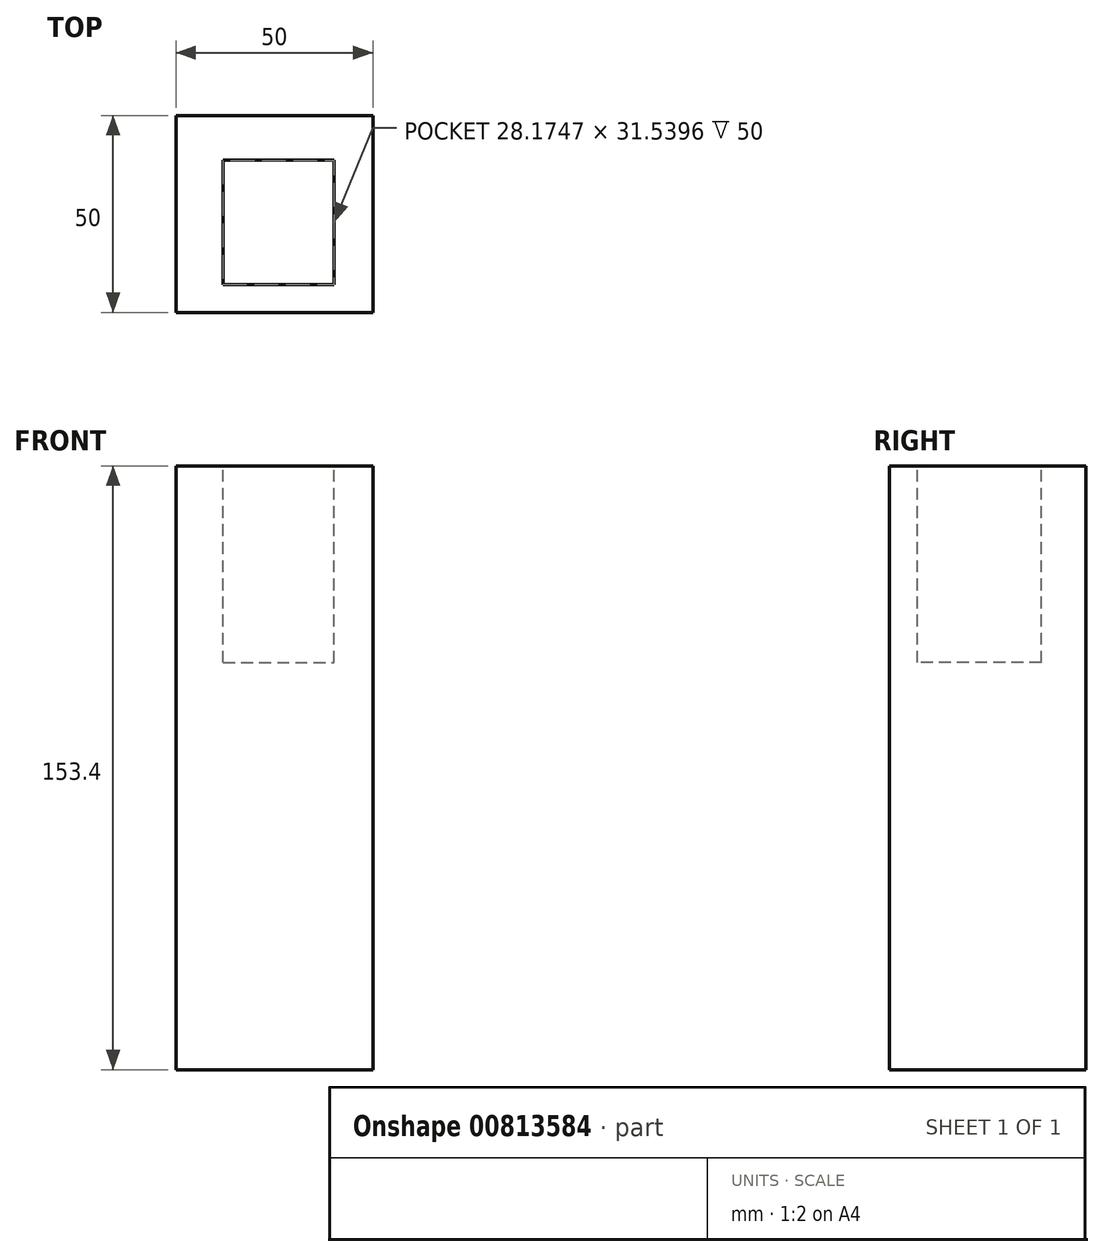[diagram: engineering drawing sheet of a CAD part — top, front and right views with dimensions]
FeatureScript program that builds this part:
annotation { "Feature Type Name" : "Feature", "Feature Type Description" : "" }
export const myFeature = defineFeature(function(context is Context, id is Id, definition is map)
    precondition{}
    {
        {
            var Q0;
            Q0=qCreatedBy(makeId("Top.planeOp"),FACE);
            var sketch = newSketch(context, id + "F0", { "sketchPlane" : qUnion([Q0])});
            skLineSegment(sketch, "E0.bottom", {"start": v(-17.13, 21.84) * mm, "end": v(32.87, 21.84) * mm});
            skLineSegment(sketch, "E0.top", {"start": v(-17.13, -28.16) * mm, "end": v(32.87, -28.16) * mm});
            skLineSegment(sketch, "E0.left", {"start": v(-17.13, 21.84) * mm, "end": v(-17.13, -28.16) * mm});
            skLineSegment(sketch, "E0.right", {"start": v(32.87, 21.84) * mm, "end": v(32.87, -28.16) * mm});
            skSolve(sketch);
        }
        {
            var Q0;
            Q0 = qSketchRegion(id + "F0", true);
            extrude(context, id + "F1", {"entities" : qUnion([Q0]), "flatOperationType" : FlatOperationType.REMOVE, "depth" : 153.4 * mm, "offsetDistance" : 25 * mm, "domain" : OperationDomain.MODEL});
        }
        {
            var Q0;
            Q0=makeQuery(id+"F1.opExtrude","CAP_FACE",FACE,{"disambiguationData":[OSD([sQuery(id+"F0.wireOp",EDGE,"E0.bottom"),sQuery(id+"F0.wireOp",EDGE,"E0.top"),sQuery(id+"F0.wireOp",EDGE,"E0.left"),sQuery(id+"F0.wireOp",EDGE,"E0.right")])],"isStart":false});
            var sketch = newSketch(context, id + "F2", { "sketchPlane" : qUnion([Q0])});
            skLineSegment(sketch, "E1.bottom", {"start": v(-5.2, 10.47) * mm, "end": v(22.98, 10.47) * mm});
            skLineSegment(sketch, "E1.top", {"start": v(-5.2, -21.07) * mm, "end": v(22.98, -21.07) * mm});
            skLineSegment(sketch, "E1.left", {"start": v(-5.2, 10.47) * mm, "end": v(-5.2, -21.07) * mm});
            skLineSegment(sketch, "E1.right", {"start": v(22.98, 10.47) * mm, "end": v(22.98, -21.07) * mm});
            skSolve(sketch);
        }
        {
            var Q0;
            Q0 = qSketchRegion(id + "F2", true);
            extrude(context, id + "F3", {"entities" : qUnion([Q0]), "operationType" : NewBodyOperationType.REMOVE, "oppositeDirection" : true, "depth" : 50 * mm, "offsetDistance" : 25 * mm});
        }
    });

> [WRITTEN REQUEST]: State how many lines in the rows above contain the string "offsetDistance", treating uppercase and lowercase as different, and reply with only that number.

> [RESULT OF THE EXERCISE]: 2